Os dois curtas da quinta noite nos apresentaram personagens idosos e excepcionais. Mirela Kruel, diretora de “Catadora de Gente”, exercita seu poder de escuta ao dar voz a uma líder de catadores (de lixões) das mais articuladas, Maria Tugira Cardoso. Do lixo, ela retirou o sustento de sete filhos, que lhe deram 22 netos e três bisnetos. Do lixo, ela retirou, também, livros jurídicos (incluindo a Constituição de 1988) e obras literárias (Jorge Amado, Machado de Assis) que a fortaleceram, a ela e a seu discurso cidadão. Por isto, hoje, Tugira, que é presidente da Associação de Catadores de Lixo Amigos da Natureza, se define não como catadora de resíduos, mas sim como catadora de gente, de cidadãos com alma e autoestima.

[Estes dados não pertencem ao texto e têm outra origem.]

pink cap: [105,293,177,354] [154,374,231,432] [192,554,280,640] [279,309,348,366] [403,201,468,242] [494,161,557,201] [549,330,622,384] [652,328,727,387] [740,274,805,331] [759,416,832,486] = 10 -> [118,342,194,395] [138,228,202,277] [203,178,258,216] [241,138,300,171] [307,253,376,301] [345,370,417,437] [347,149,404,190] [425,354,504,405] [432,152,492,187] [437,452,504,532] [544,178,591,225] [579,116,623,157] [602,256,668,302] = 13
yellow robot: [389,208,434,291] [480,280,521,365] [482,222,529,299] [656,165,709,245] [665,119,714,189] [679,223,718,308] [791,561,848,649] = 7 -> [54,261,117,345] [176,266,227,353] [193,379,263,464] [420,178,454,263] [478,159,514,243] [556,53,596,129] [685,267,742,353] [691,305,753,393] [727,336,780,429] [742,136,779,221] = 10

O outro idoso da noite (no formato curto) foi Manoel do Norte, conterrâneo de João Guimarães Rosa, nascidos, assim como o mineiro Marco Antonio Pereira, os três na mineira Cordisburgo. O filme — de nome singular e impenetrável, “A Retirada para um Coração Bruto” — é a primeira parte de pentalogia que vai do realismo ao delírio nonsense. Que investe no bizarro, sem nenhum pudor. O filme e seu realizador caíram no gosto de curadores de festivais nacionais e internacionais, por sua desconcertante e poética construção. Feito com poucos recursos financeiros e materiais, o curta mistura um sertanejo que perdeu (e enterrou) a esposa num ermo onde Judas perdeu as botas, com rock pauleira e nave comandada por extraterrestres. Na verdade, ao invés de ETs, dela, desembarcam dois roqueiros mascarados, que parecem saídos de uma Folia de Reis.

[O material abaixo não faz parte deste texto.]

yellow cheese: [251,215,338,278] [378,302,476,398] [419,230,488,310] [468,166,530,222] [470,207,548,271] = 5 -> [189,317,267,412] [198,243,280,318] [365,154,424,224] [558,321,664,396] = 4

Da “pentalogia cordisburguiana” já foram realizados mais dois títulos: “Alma Bandida”, que estreou em Berlim, e “Teoria para um Planeta”, que está a caminho de dois festivais internacionais. Os dois faltantes serão realizados em breve e, findos, serão sequenciados pelo primeiro longa-metragem do divertido Pereira. No debate de seu curta, o cineasta fez um apelo: “estou atrás de editora que se interesse em publicar os poemas de Manoel do Norte, um artista de raro talento, que já produziu três livros, todos inéditos, e mais de 70 músicas”. E fez um desabafo: “nossos filmes estão encontrando espaço em muitos festivais, mas — para tristeza de Manoel do Norte — nenhum deles foi projetado na Semana Roseana”, momento máximo da vida cultural do município que cultiva seu filho mais ilustre, o autor de “Grande Sertão: Veredas”.